Untuk maju sebagai capres pada Pilpres 2019, sudah tidak mungkin lagi bagi Gatot Nurmantyo untuk berkesempatan mendirikan partai politik. Dan, lantaran tidak ada aturan yang mengakomodasi capres independen, satu-satunya jalan bagi mantan Panglima TNI yang dicopot dari jabatannya pada Desember 2017 ini adalah dengan diusung oleh gabungan parpol peserta Pemilu 2014.
Pertanyaannya, gabungan partai mana yang paling mungkin mengusung Gatot Nurmantyo sebagai calon RI 1?
Peta politik tanah air saat ini dikuasai tiga pemain politik besar: kutub Megawati, kutub SBY, dan kutub Prabowo. Ditambah lagi dengan berlakunya aturan presidential threshold 20 % (kursi) atau 25 % (suara). Maka, magnet ketiga kutub ini pun menjadi semakin kuat dalam menarik parpol-parpol lainnya untuk bergabung.
Dalam Pilpres 2019 nanti, kutub Megawati kemungkinan besar akan kembali menjagokan Jokowi sebagai capres. Dengan demikian kemungkinan Gatot Nurmantyo untuk menjadi calon RI 1 dari kutub ini sangat kecil.
Sementara, untuk menjadi cawapres, Gatot harus bersaing dengan sejumlah tokoh lainnya, terutama seniornya, Jenderal (Purn) Moedoko yang saat ini sudah masuk ring istana sebagai Kepala Staf Kepresidenan..
Melihat rekam pemberitaan, keberadaan Moeldoko di Istana merupakan pintu penghalang bagi Gatot Nurmantyo. Dalam polemik impor 5.000 pucuk senjata oleh institusi non-militer, misalnya, Moeldoko mengeluarkan pernyataan kerasnya yang dianggap ditujukan kepada Gatot. Belum lagi, Gatot disebut-sebut sebagai rival Moeldoko dalam persaingan menuju Angkatan Darat 1.
Semakin merapatnya Moeldoko dengan Jokowi membuat peluang tokoh-tokoh lainnya sebagai cawapres semakin menipis. Apalagi, Moeldoko sempat digadang-gadang untuk mendampingi Jokowi saat Pilpres 2014 Ketika itu Agum Gumelar yang saat ini menjabat Wantimpres memberikan dukungannya kepada Moledoko.
Peluang Gatot Nurmantyo untuk mendamping Jokowi bisa dikatakan sudah musnah setelah ia dicopot dari jabatannya orang nomor 1 di kemiliteran RI beberapa bulan sebelum memasuki masa pensun.

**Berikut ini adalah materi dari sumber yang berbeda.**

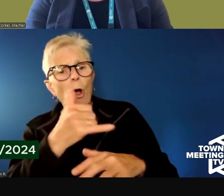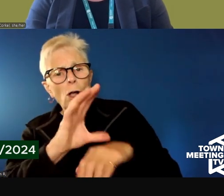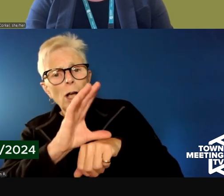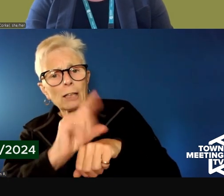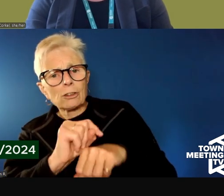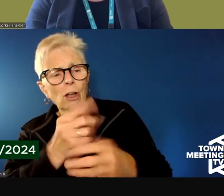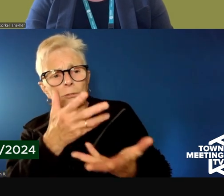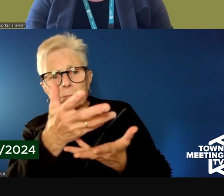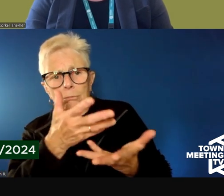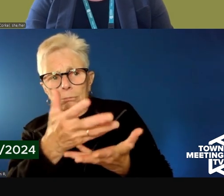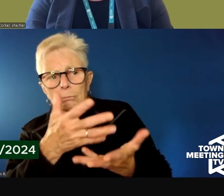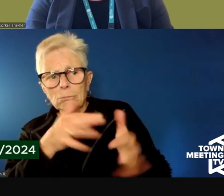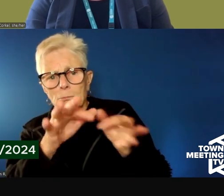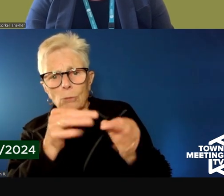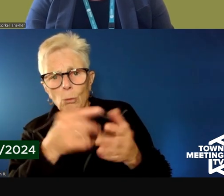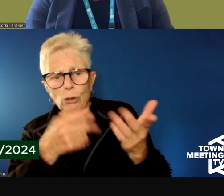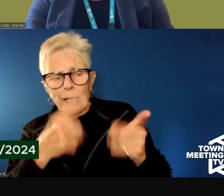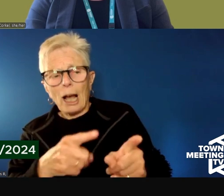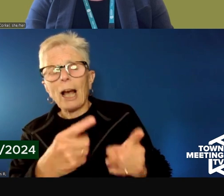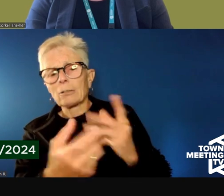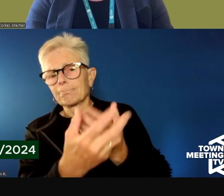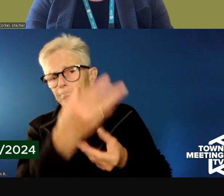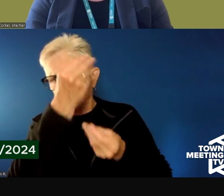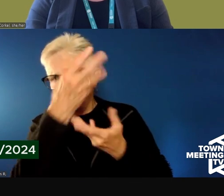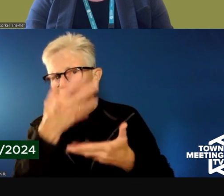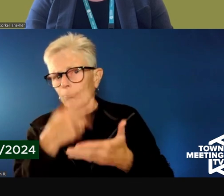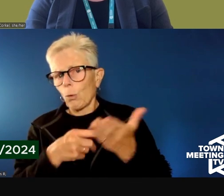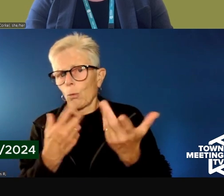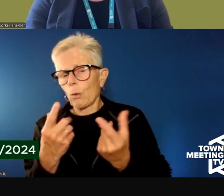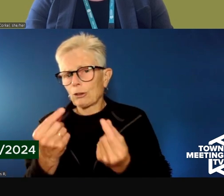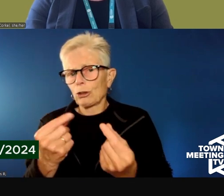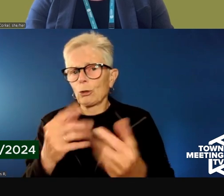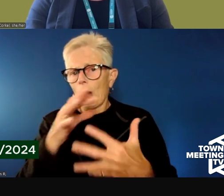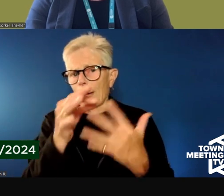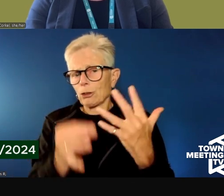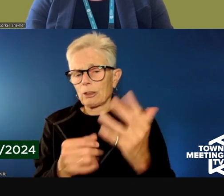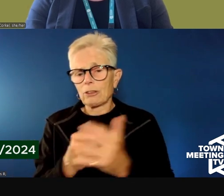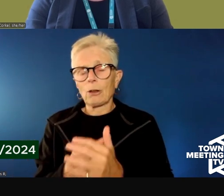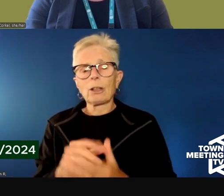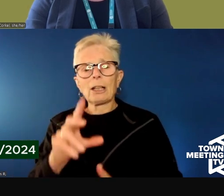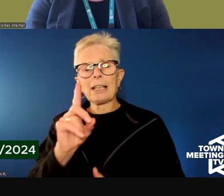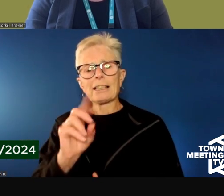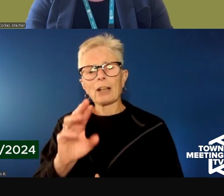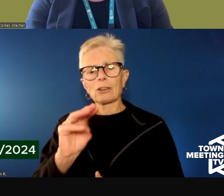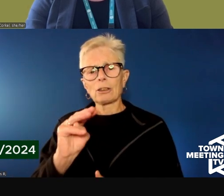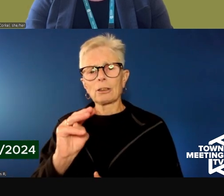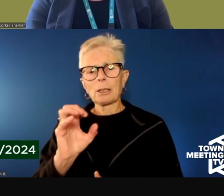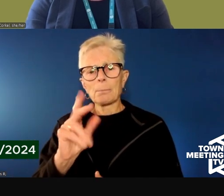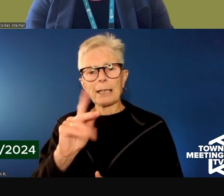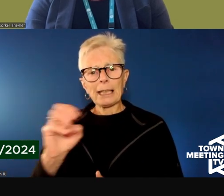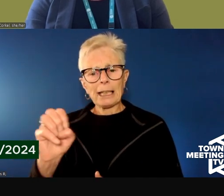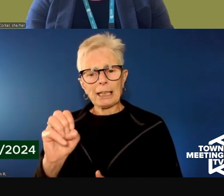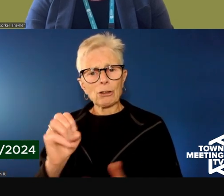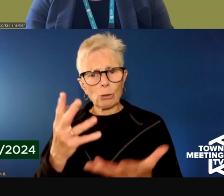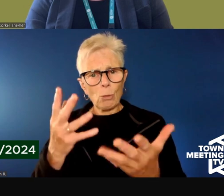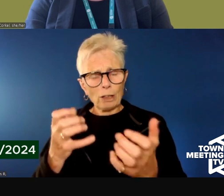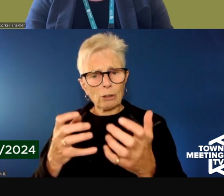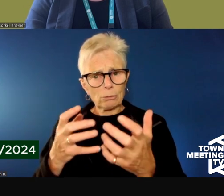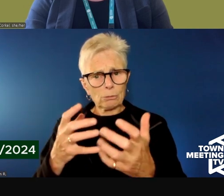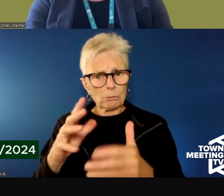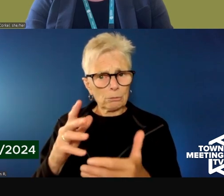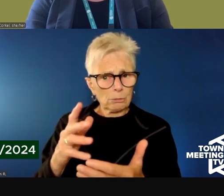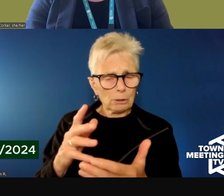Okay. Thank you. And if Dr. McKee, if you wanted to come off camera and add anything to that, we would welcome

Pencopotan ini menujukkan adanya resistensi pihak Istana atas sikap yang diambil Gatot.
Kalau melihat tiga pilpres sebelumnya, di mana semua mantan tentara yang maju pasti bergandengan dengan sipil, maka Prabowo yang mantan militer kecil kemungkinan menggandeng Gatot.
Dengan demikian, peluang Gatot Nurmantyo untuk didukung Gerindra bahkan hilang sama sekali jika Prabowo maju sebagai capres. Kalau pun nekat militer-militer, posisi yang ditawarkan kepada Gatot hanya cawapres.
Berbeda dengan kutub Megawati dan kutub Prabowo, kutub SBY tidak memiliki capres potensial yang berasal dari internal partainya. Situasi yang dihadapi SBY ini mirip dengan yang dialaminya pada 2014.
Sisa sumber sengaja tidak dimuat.